Before we leave this issue one other brief observation: the general pattern of increasing female enrollment in post-secondary institutions is reflected in our numbers as well. As Graph 5 shows, there are more and more women enrolled in undergraduate programs, but graduate degrees are still sought after by men to a slightly greater degree.
In short, at the level of basic demographics, things are changing. But even David Foot would concede that demographics aren’t everything. There have also been some attitudinal changes as well, none as important, I believe as the growth in concern among our students for the employment payoffs of a university education.
We have grown used to talking about university education as an investment, but our students got there first. I cannot document this phenomenon, but my strong sense is that students increasingly see university education as a required ticket into the labour market. Universities consistently deny that their function is to meet the needs of the economy, but I believe our students are largely deaf to these protestations. They know, as we do, that those with a university education have lower unemployment rates and higher incomes than high school or college graduates.
This brings me to those things that haven’t changed and the implications for our ability and willingness to "put students first." The main thing that hasn’t changed is the way in which faculty members are trained and the values they bring to the academic enterprise. Virtually all of the faculty members we hire have been trained in the scholarship of innovation. They suspect, correctly, that this is what we value for purposes of career advancement; moreover, innovative scholarship is also what they want to engage in. As a result, the teaching of first, or even second, year students is not an assignment that many of our productive researchers covet.
Not only are many faculty members unwilling or unable to take up this responsibility, many regard it as essentially outside their domain. In his new book, What’s College For?, Zachary Karabell describes the situation in these terms:
"Each day in thousands of classrooms across the country professors and students stare at one another not comprehending the vast gulf that exists between them…That chasm isn’t the function of ideology; it’s a by-product of the culture of academia, a culture that in fundamental ways hasn’t changed in decades, even as the world around undergoes radical transformation."
University administrators, and I include myself in this category, have to share some of the responsibility. We do not make it clear what our expectations are with respect to quality teaching, and we do not have incentive systems that are consistent with those expectations. Kennedy puts the situation this way:
"The public and entering students believe that faculty will be engaged primarily in teaching; not only lecturing but mentoring and counseling as well. In contrast, many of the faculty members believe that their own scholarly work will absorb much, perhaps most, of their time and their intellectual energy."
This problem is seriously exacerbated by the fact that very few of our faculty colleagues have anything approaching professional teacher training. We talk about the academic job as consisting of both teaching and research, but it is research we are trained for, not teaching.

■ To-do list ■
1 > Quote the excerpt on university students and teaching, beginning at the words "This brings me" and stopping after the words "productive researchers covet.".
2 > Translate this sentence from the excerpt on university students and teaching into Spanish: "We have grown used to talking about university education as an investment, but our students got there first."
3 > Proceed with the excerpt on university students and teaching from the point where it stops.
These rows come from a separate source.

Data records:
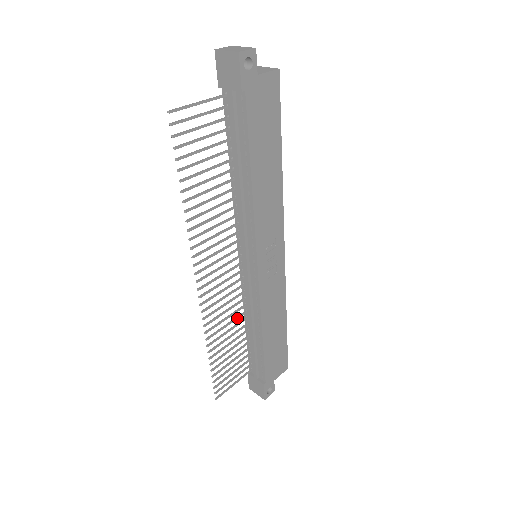
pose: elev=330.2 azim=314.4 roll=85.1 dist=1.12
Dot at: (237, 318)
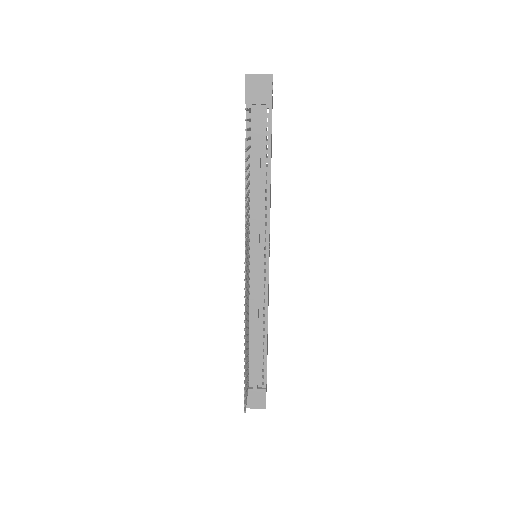
Dot at: (248, 320)
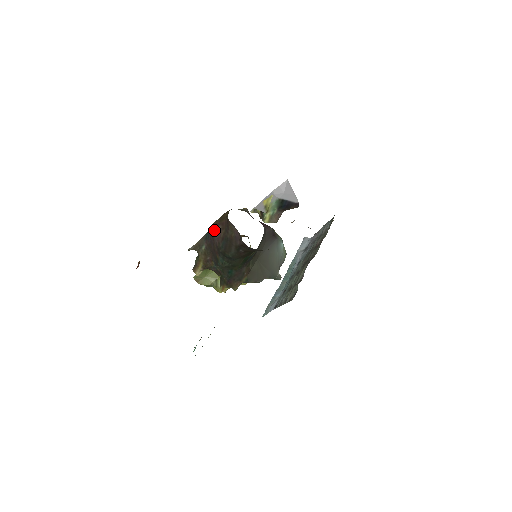
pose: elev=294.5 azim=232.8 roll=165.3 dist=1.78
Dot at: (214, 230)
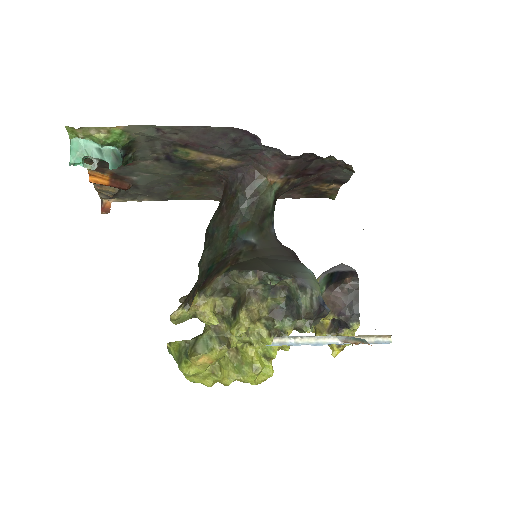
Dot at: occluded
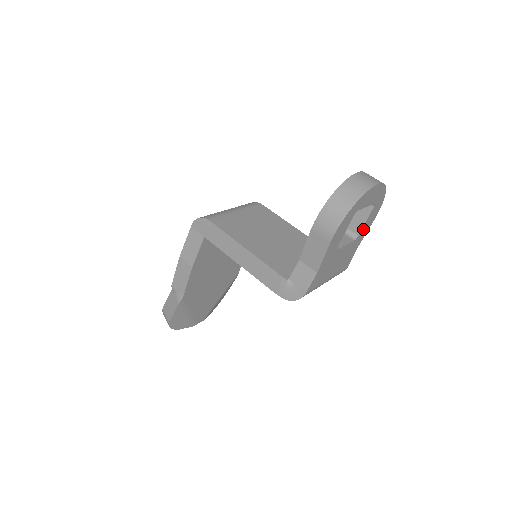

■ Final results ■
1 >
This brings me to those things that haven’t changed and the implications for our ability and willingness to "put students first." The main thing that hasn’t changed is the way in which faculty members are trained and the values they bring to the academic enterprise. Virtually all of the faculty members we hire have been trained in the scholarship of innovation. They suspect, correctly, that this is what we value for purposes of career advancement; moreover, innovative scholarship is also what they want to engage in. As a result, the teaching of first, or even second, year students is not an assignment that many of our productive researchers covet.

2 > Nos hemos acostumbrado a hablar de la educación universitaria como una inversión, pero nuestros estudiantes llegaron allí primero.

3 >
Of course, these are not original observations, but I want to suggest that I think the situation is getting worse. Not that our teaching is deteriorating. There will always be gifted and dedicated teachers, many of them our strongest researchers. In fact, our teaching quality is probably improving. What is getting worse is the division of these worlds. While universities like ours seek to foster the teacher-scholar model, we are seeing, increasingly, the development of research-only positions. The 21st Century Chairs began life in this form. And, on the other side, in some institutions we see the hiring of permanent faculty whose only job is to teach undergraduates.
If Karabell is right, that in the current academic culture a chasm exists between students and professors and between professors and society at large, then if we have any pretensions about creating an academic community, it makes sense to try to close that gap. How do we go about it?
We should start, I think, by asking ourselves: what do we owe our students? And while I appreciate that our students are a heterogeneous lot–different in their motivation for being here, different in their levels of preparation, different in the stage at which they find themselves–I want to argue that we owe all of them three things: a transformative experience, a set of knowledge and skills, and an opportunity to experience the thrill of research. These elements of the educational experience can be blended together in numerous ways, but I do not believe that any of us can afford to concentrate on one or two of them and ignore the others.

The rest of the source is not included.